** Available data follows **

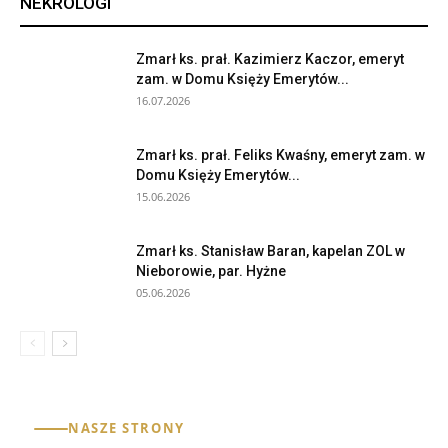
NEKROLOGI
Zmarł ks. prał. Kazimierz Kaczor, emeryt
zam. w Domu Księży Emerytów...
16.07.2026
Zmarł ks. prał. Feliks Kwaśny, emeryt zam. w
Domu Księży Emerytów...
15.06.2026
Zmarł ks. Stanisław Baran, kapelan ZOL w
Nieborowie, par. Hyżne
05.06.2026
NASZE STRONY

** End of Available data **

* _Task to carry out_: The records above need to be given again exactly. Omit the pictures.

* _Answer for the task_:
NEKROLOGI
Zmarł ks. prał. Kazimierz Kaczor, emeryt
zam. w Domu Księży Emerytów...
16.07.2026
Zmarł ks. prał. Feliks Kwaśny, emeryt zam. w
Domu Księży Emerytów...
15.06.2026
Zmarł ks. Stanisław Baran, kapelan ZOL w
Nieborowie, par. Hyżne
05.06.2026
NASZE STRONY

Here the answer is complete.